How to help a loved one struggling with domestic violence - Cleveland 19 News Cleveland, OH

How to help a loved one struggling with domestic violence

Domestic Violence Awareness Ribbon (Source: MesserWoland, MidnightLightning, Wikipedia Commons) Domestic Violence Awareness Ribbon (Source: MesserWoland, MidnightLightning, Wikipedia Commons)
CLEVELAND, OH (WOIO) -

The statistics are shocking.

One in four women will become victims of domestic abuse or violence during their lifetime.

On average, one person is physically abused by a partner or spouse every three seconds in the United States. Over one year, this means more than 10 million women and men are victims of domestic violence.

Laura Cowan is a survivor of domestic violence.

“It's something you'll never forget, never get over,” she said.

Cowan now counsels other domestic violence victims. She wants you to know that help is out there for you or your loved one.

“Let them know that I got out and they can too," she said. "They're not alone. They shouldn't go through anything like this."

So why do victims of domestic violence sometimes decide to stay in abusive relationships? Experts say there are a number of reasons, from threats to their children or family, to financial dependence or maybe they feel they have nowhere to go.
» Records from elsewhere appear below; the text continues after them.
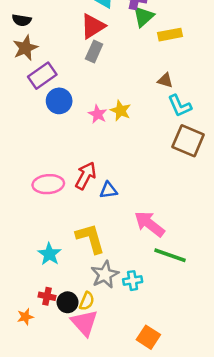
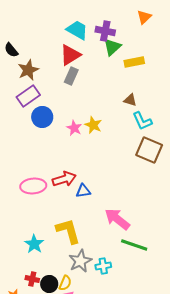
black semicircle: (22, 20) -> (11, 50), turned 42
brown star: (25, 48) -> (28, 70), moved
red arrow: (86, 176) -> (64, 179), turned 45

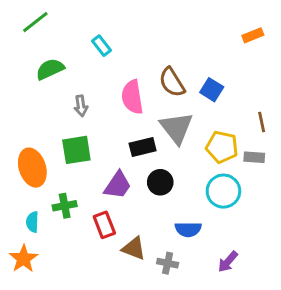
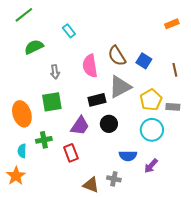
brown line: (262, 122) -> (175, 70), moved
gray triangle: (176, 128) -> (120, 87), turned 40
yellow pentagon: (222, 147) -> (151, 100), turned 30
brown triangle: (134, 248) -> (91, 185), moved
purple arrow: (228, 262) -> (151, 166), moved

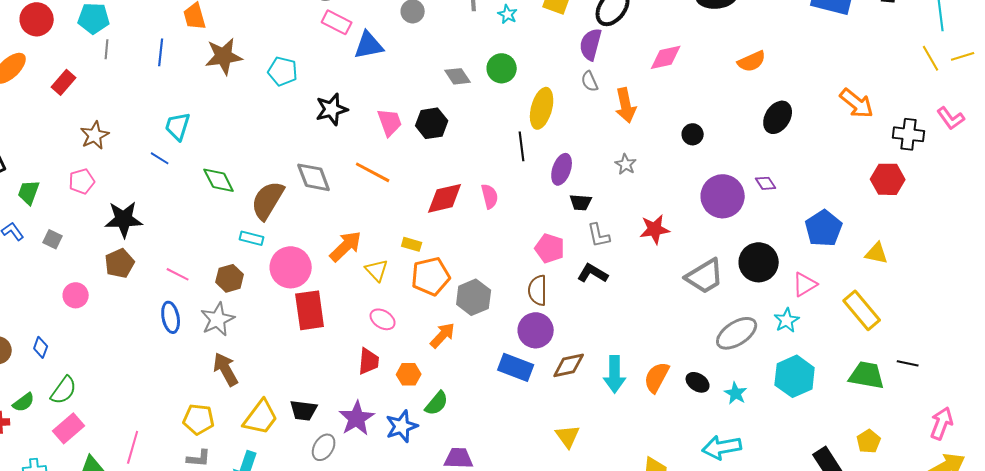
For anonymous, confidential help available 24/7, you can call the National Domestic Violence Hotline at 1-800-799-7233 (SAFE) or 1-800-787-3224 (TTY). You can find more resources on domestic violence by visiting the National Coalition Against Domestic Violence

Experts say knowing how to help a loved one could save their life. The National Domestic Violence Hotline offers this advice:

Start by acknowledging they're in a difficult situation.

-Be supportive and listen.

-Let them know the abuse is not their fault.

Help them develop a safety plan.

-Identify safe spaces in their house to hide and ways to escape.

-Have numbers for help programmed into your friend or family member's phone.

-Make sure they know where the closest shelter is.

-Their children should know how to get help in an emergency too.

You can also offer to go with them to a domestic violence support group.

-Also be there if they need someone to go with to the police, court, or a lawyer’s office.  

Remember you can't "rescue" them.

-She or he is the one who has to make the decision on whether to leave or stay in an abusive relationship.

-It's important for you to be supportive of that decision.